Give em some TLC, and they should come back nicely


----------



## advan414 (Jun 23, 2010)

Right now they are in a 75g corner tank. They were previously in a 75g bow front with all 7, but I got a 90g coming


----------



## Mr. Hannibal (Feb 21, 2003)

Congrats on your new Reds!


----------



## MFNRyan (Mar 27, 2011)

The thing about a 90 is it's not going to do you much better. Has about the same footprint as the 75, it's just taller. Your P's won't use that extra water at the top so your not benefiting any. I wouldn't even spend the money man. Save it and get a bigger footprint or something. All you gain is more water which makes water param's easier to keep in check


----------



## lorteti hr (May 29, 2011)

omg they are huge..I like that black color on them..very nice pygos


----------



## MFNRyan (Mar 27, 2011)

That tank looks like a 50g corner tank. Way to small to be a 72. I can see they have no room to swim around, I would make a bigger tank your #1 They are super nice fish you got man, def need to give them some room to move around and breath.


----------



## amazonjungle (Jun 6, 2011)

thats so hard to hear. your fish are beautiful though.


----------



## advan414 (Jun 23, 2010)

amazonjungle said:


> thats so hard to hear. your fish are beautiful though.


Yeah he was definitely the life of the party. He actually revived one of the fish by blowing in its mouth.


----------



## Sylar_92 (Dec 15, 2010)

Nice Pygos







, but I notice the one with the torn lip never has his mouth closed in any of the pictures. Does his mouth remain open all the time? It looks as if he's gasping for air.


----------



## advan414 (Jun 23, 2010)

Sylar_92 said:


> Nice Pygos
> 
> 
> 
> ...


Its been open like that since I got him, if you were able to see it in person you would see how it was torn. It looks like its peeled down and the front teeth of the lower lip are growing outward instead of straight up.


----------



## Da' Manster! (Sep 1, 2009)

Nice pick up, bro!...







....those poor fellas are in rough shape but with proper care they should be 100% in no time!....







....They rock like a CROSBY, STILLS, AND NASH concert!!!....


----------



## lorteti hr (May 29, 2011)

hey man are they ok???do you still have them...?


----------



## JoeDizzleMPLS (Nov 5, 2007)

RedBelly11 said:


> The thing about a 90 is it's not going to do you much better.

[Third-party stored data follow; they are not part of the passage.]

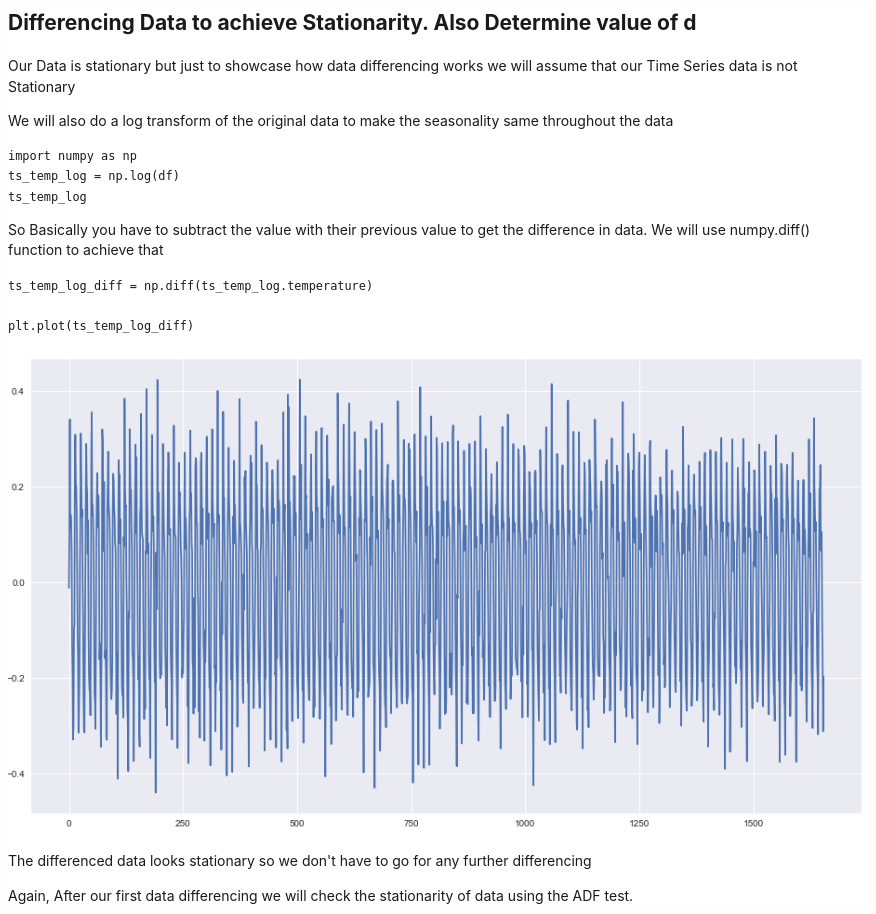 ## **Differencing Data to achieve Stationarity. Also Determine value of d**

Our Data is stationary but just to showcase how data differencing works we will assume that our Time Series data is not Stationary

We will also do a log transform of the original data to make the seasonality same throughout the data

```
import numpy as np
ts_temp_log = np.log(df)
ts_temp_log
```

So Basically you have to subtract the value with their previous value to get the difference in data. We will use numpy.diff() function to achieve that

```
ts_temp_log_diff = np.diff(ts_temp_log.temperature)

plt.plot(ts_temp_log_diff)
```

![](/images/2020/04/image-66.png)

The differenced data looks stationary so we don't have to go for any further differencing

Again, After our first data differencing we will check the stationarity of data using the ADF test.
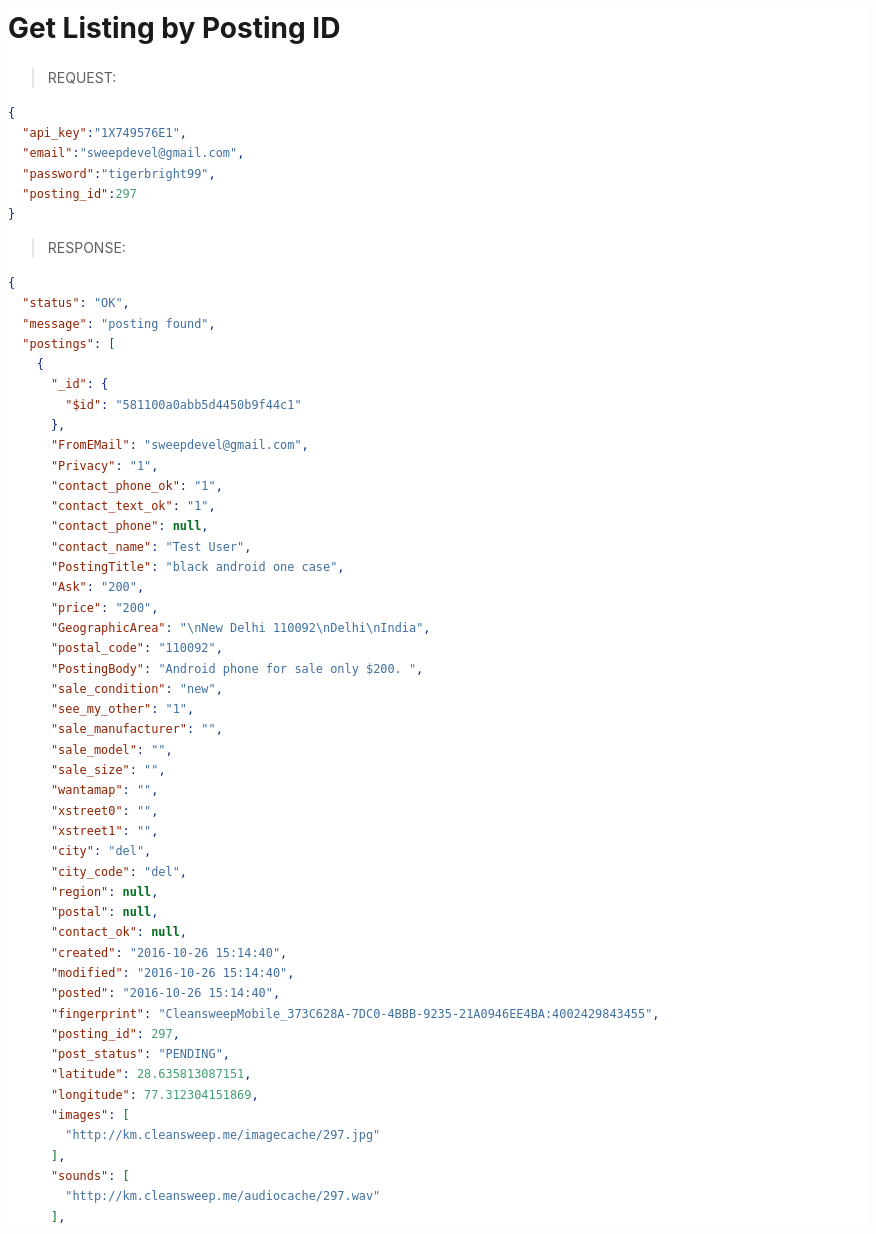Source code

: 
# Get Listing by Posting ID

> REQUEST:

```json
{
  "api_key":"1X749576E1",
  "email":"sweepdevel@gmail.com",
  "password":"tigerbright99",
  "posting_id":297
}
```


> RESPONSE:

```json
{
  "status": "OK",
  "message": "posting found",
  "postings": [
    {
      "_id": {
        "$id": "581100a0abb5d4450b9f44c1"
      },
      "FromEMail": "sweepdevel@gmail.com",
      "Privacy": "1",
      "contact_phone_ok": "1",
      "contact_text_ok": "1",
      "contact_phone": null,
      "contact_name": "Test User",
      "PostingTitle": "black android one case",
      "Ask": "200",
      "price": "200",
      "GeographicArea": "\nNew Delhi 110092\nDelhi\nIndia",
      "postal_code": "110092",
      "PostingBody": "Android phone for sale only $200. ",
      "sale_condition": "new",
      "see_my_other": "1",
      "sale_manufacturer": "",
      "sale_model": "",
      "sale_size": "",
      "wantamap": "",
      "xstreet0": "",
      "xstreet1": "",
      "city": "del",
      "city_code": "del",
      "region": null,
      "postal": null,
      "contact_ok": null,
      "created": "2016-10-26 15:14:40",
      "modified": "2016-10-26 15:14:40",
      "posted": "2016-10-26 15:14:40",
      "fingerprint": "CleansweepMobile_373C628A-7DC0-4BBB-9235-21A0946EE4BA:4002429843455",
      "posting_id": 297,
      "post_status": "PENDING",
      "latitude": 28.635813087151,
      "longitude": 77.312304151869,
      "images": [
        "http://km.cleansweep.me/imagecache/297.jpg"
      ],
      "sounds": [
        "http://km.cleansweep.me/audiocache/297.wav"
      ],
```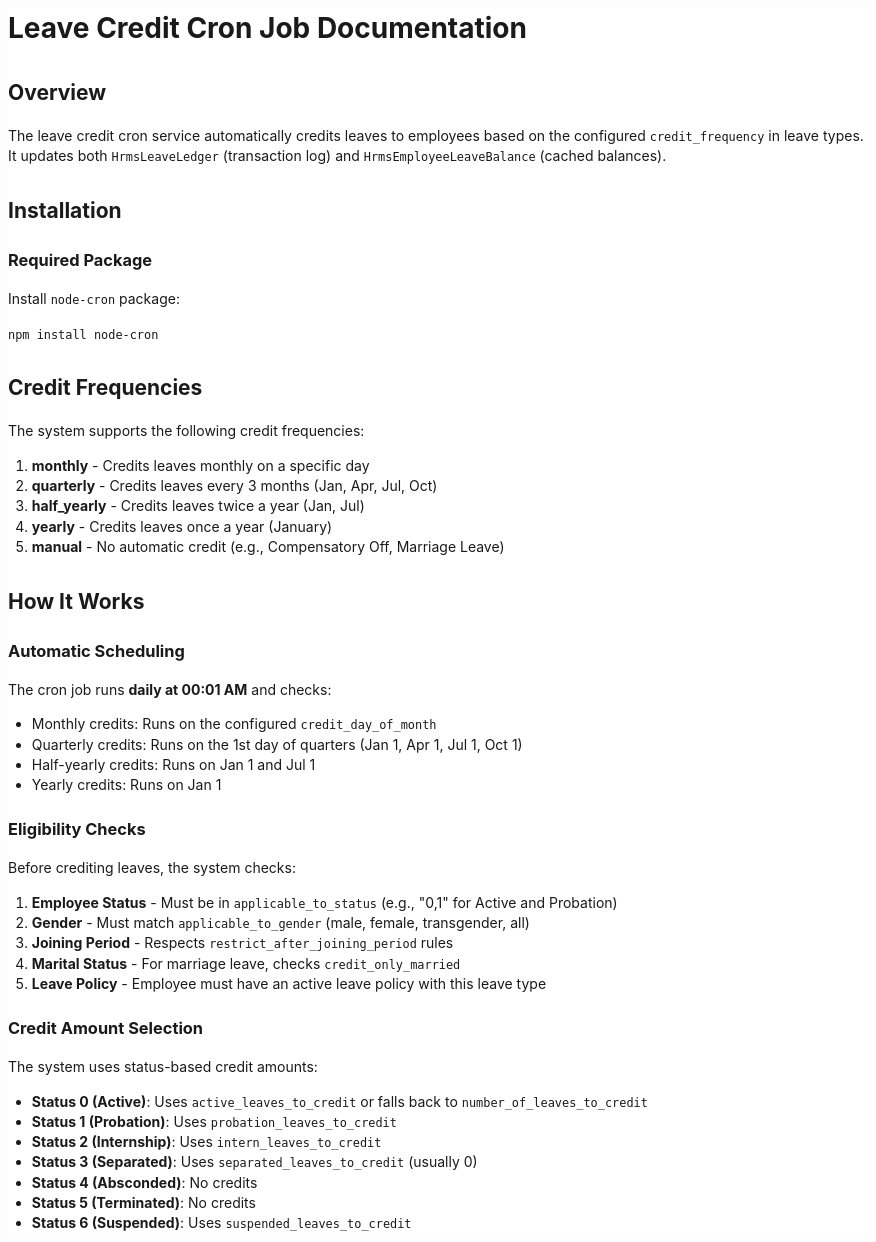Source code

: # Leave Credit Cron Job Documentation

## Overview
The leave credit cron service automatically credits leaves to employees based on the configured `credit_frequency` in leave types. It updates both `HrmsLeaveLedger` (transaction log) and `HrmsEmployeeLeaveBalance` (cached balances).

## Installation

### Required Package
Install `node-cron` package:
```bash
npm install node-cron
```

## Credit Frequencies

The system supports the following credit frequencies:

1. **monthly** - Credits leaves monthly on a specific day
2. **quarterly** - Credits leaves every 3 months (Jan, Apr, Jul, Oct)
3. **half_yearly** - Credits leaves twice a year (Jan, Jul)
4. **yearly** - Credits leaves once a year (January)
5. **manual** - No automatic credit (e.g., Compensatory Off, Marriage Leave)

## How It Works

### Automatic Scheduling
The cron job runs **daily at 00:01 AM** and checks:
- Monthly credits: Runs on the configured `credit_day_of_month`
- Quarterly credits: Runs on the 1st day of quarters (Jan 1, Apr 1, Jul 1, Oct 1)
- Half-yearly credits: Runs on Jan 1 and Jul 1
- Yearly credits: Runs on Jan 1

### Eligibility Checks
Before crediting leaves, the system checks:

1. **Employee Status** - Must be in `applicable_to_status` (e.g., "0,1" for Active and Probation)
2. **Gender** - Must match `applicable_to_gender` (male, female, transgender, all)
3. **Joining Period** - Respects `restrict_after_joining_period` rules
4. **Marital Status** - For marriage leave, checks `credit_only_married`
5. **Leave Policy** - Employee must have an active leave policy with this leave type

### Credit Amount Selection
The system uses status-based credit amounts:
- **Status 0 (Active)**: Uses `active_leaves_to_credit` or falls back to `number_of_leaves_to_credit`
- **Status 1 (Probation)**: Uses `probation_leaves_to_credit`
- **Status 2 (Internship)**: Uses `intern_leaves_to_credit`
- **Status 3 (Separated)**: Uses `separated_leaves_to_credit` (usually 0)
- **Status 4 (Absconded)**: No credits
- **Status 5 (Terminated)**: No credits
- **Status 6 (Suspended)**: Uses `suspended_leaves_to_credit`
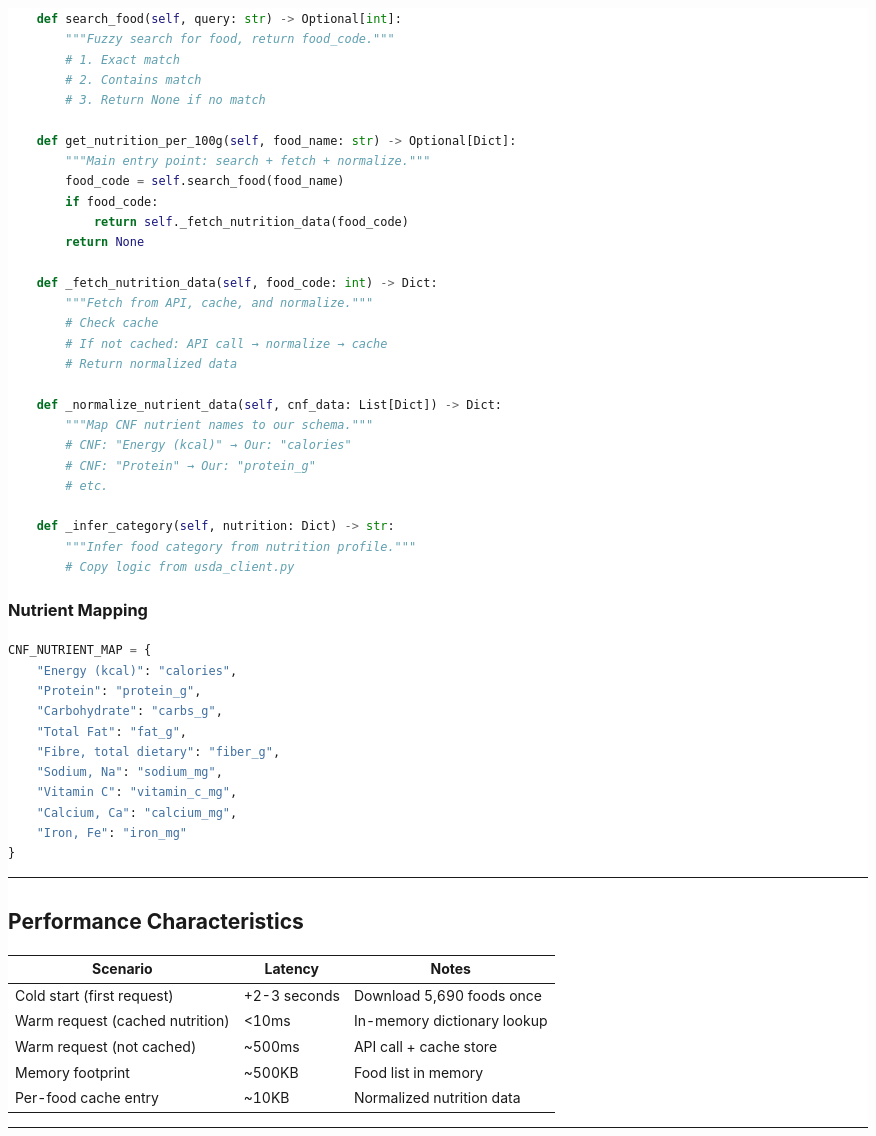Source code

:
 ```python
    def search_food(self, query: str) -> Optional[int]:
        """Fuzzy search for food, return food_code."""
        # 1. Exact match
        # 2. Contains match
        # 3. Return None if no match

    def get_nutrition_per_100g(self, food_name: str) -> Optional[Dict]:
        """Main entry point: search + fetch + normalize."""
        food_code = self.search_food(food_name)
        if food_code:
            return self._fetch_nutrition_data(food_code)
        return None

    def _fetch_nutrition_data(self, food_code: int) -> Dict:
        """Fetch from API, cache, and normalize."""
        # Check cache
        # If not cached: API call → normalize → cache
        # Return normalized data

    def _normalize_nutrient_data(self, cnf_data: List[Dict]) -> Dict:
        """Map CNF nutrient names to our schema."""
        # CNF: "Energy (kcal)" → Our: "calories"
        # CNF: "Protein" → Our: "protein_g"
        # etc.

    def _infer_category(self, nutrition: Dict) -> str:
        """Infer food category from nutrition profile."""
        # Copy logic from usda_client.py
```

### Nutrient Mapping

```python
CNF_NUTRIENT_MAP = {
    "Energy (kcal)": "calories",
    "Protein": "protein_g",
    "Carbohydrate": "carbs_g",
    "Total Fat": "fat_g",
    "Fibre, total dietary": "fiber_g",
    "Sodium, Na": "sodium_mg",
    "Vitamin C": "vitamin_c_mg",
    "Calcium, Ca": "calcium_mg",
    "Iron, Fe": "iron_mg"
}
```

---

## Performance Characteristics

| Scenario | Latency | Notes |
|----------|---------|-------|
| Cold start (first request) | +2-3 seconds | Download 5,690 foods once |
| Warm request (cached nutrition) | <10ms | In-memory dictionary lookup |
| Warm request (not cached) | ~500ms | API call + cache store |
| Memory footprint | ~500KB | Food list in memory |
| Per-food cache entry | ~10KB | Normalized nutrition data |

---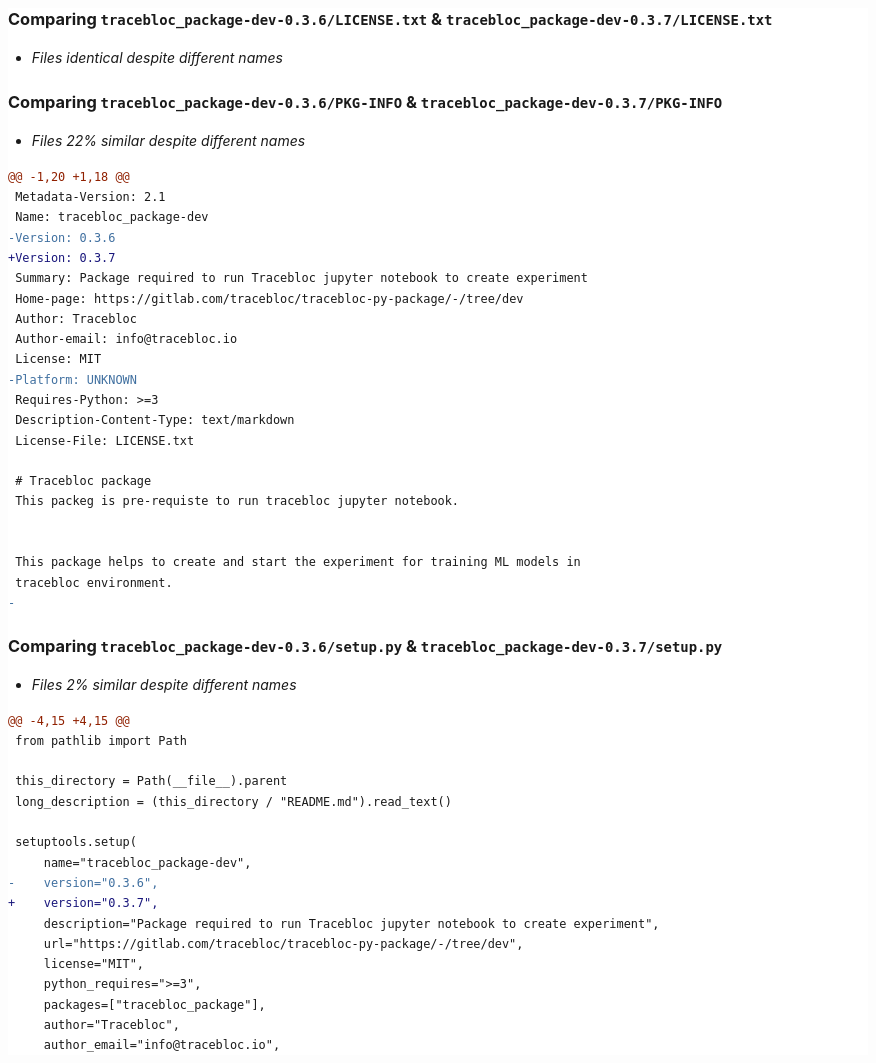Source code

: ### Comparing `tracebloc_package-dev-0.3.6/LICENSE.txt` & `tracebloc_package-dev-0.3.7/LICENSE.txt`

 * *Files identical despite different names*

### Comparing `tracebloc_package-dev-0.3.6/PKG-INFO` & `tracebloc_package-dev-0.3.7/PKG-INFO`

 * *Files 22% similar despite different names*

```diff
@@ -1,20 +1,18 @@
 Metadata-Version: 2.1
 Name: tracebloc_package-dev
-Version: 0.3.6
+Version: 0.3.7
 Summary: Package required to run Tracebloc jupyter notebook to create experiment
 Home-page: https://gitlab.com/tracebloc/tracebloc-py-package/-/tree/dev
 Author: Tracebloc
 Author-email: info@tracebloc.io
 License: MIT
-Platform: UNKNOWN
 Requires-Python: >=3
 Description-Content-Type: text/markdown
 License-File: LICENSE.txt
 
 # Tracebloc package
 This packeg is pre-requiste to run tracebloc jupyter notebook.
 
 
 This package helps to create and start the experiment for training ML models in 
 tracebloc environment.
-
```

### Comparing `tracebloc_package-dev-0.3.6/setup.py` & `tracebloc_package-dev-0.3.7/setup.py`

 * *Files 2% similar despite different names*

```diff
@@ -4,15 +4,15 @@
 from pathlib import Path
 
 this_directory = Path(__file__).parent
 long_description = (this_directory / "README.md").read_text()
 
 setuptools.setup(
     name="tracebloc_package-dev",
-    version="0.3.6",
+    version="0.3.7",
     description="Package required to run Tracebloc jupyter notebook to create experiment",
     url="https://gitlab.com/tracebloc/tracebloc-py-package/-/tree/dev",
     license="MIT",
     python_requires=">=3",
     packages=["tracebloc_package"],
     author="Tracebloc",
     author_email="info@tracebloc.io",
```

Has about the same footprint as the 75, it's just taller. Your P's won't use that extra water at the top so your not benefiting any. I wouldn't even spend the money man. Save it and get a bigger footprint or something. All you gain is more water which makes water param's easier to keep in check


I think a 90 would be just fine for 4 natts -- the difference between a 75 corner and a 90 is huge.

Hopefully those fish heal up nicely and live a long healthy life in their new tank.


----------



## FEEFA (Nov 19, 2007)

Is your tank completely cycled? I would check params (especially nitrites) because in every pic more than one red has a wide open almost swollen mouth.

Its usually a sign of a nitrite spike


----------



## MFNRyan (Mar 27, 2011)

I was talking about a reg 75 joe, the 90 is just taller and the piranha don't use the top waters


----------